Dataset entries
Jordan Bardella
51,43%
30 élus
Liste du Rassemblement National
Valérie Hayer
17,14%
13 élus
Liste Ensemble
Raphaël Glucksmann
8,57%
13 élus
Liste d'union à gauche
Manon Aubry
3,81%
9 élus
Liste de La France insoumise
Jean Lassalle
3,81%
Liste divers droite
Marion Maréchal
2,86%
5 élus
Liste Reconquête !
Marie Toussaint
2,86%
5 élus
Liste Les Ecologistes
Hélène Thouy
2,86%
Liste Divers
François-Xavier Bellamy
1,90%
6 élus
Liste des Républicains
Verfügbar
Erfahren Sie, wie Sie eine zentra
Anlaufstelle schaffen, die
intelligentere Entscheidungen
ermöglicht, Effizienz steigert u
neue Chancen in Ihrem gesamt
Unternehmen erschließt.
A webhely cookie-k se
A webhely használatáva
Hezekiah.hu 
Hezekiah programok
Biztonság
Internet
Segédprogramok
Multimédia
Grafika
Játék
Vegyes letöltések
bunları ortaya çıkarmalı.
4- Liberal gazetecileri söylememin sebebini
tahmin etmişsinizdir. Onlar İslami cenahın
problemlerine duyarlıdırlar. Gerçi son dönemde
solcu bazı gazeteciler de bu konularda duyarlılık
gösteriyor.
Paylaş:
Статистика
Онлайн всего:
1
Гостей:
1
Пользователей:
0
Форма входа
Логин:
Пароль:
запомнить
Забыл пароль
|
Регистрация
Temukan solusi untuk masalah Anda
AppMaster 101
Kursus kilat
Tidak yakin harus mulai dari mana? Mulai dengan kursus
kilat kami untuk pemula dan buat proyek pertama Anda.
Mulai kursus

§ **What you are asked to do**
Each line that includes the string "webhely" should be copied from the data.

§ **Written solution**
A webhely cookie-k se
A webhely használatáva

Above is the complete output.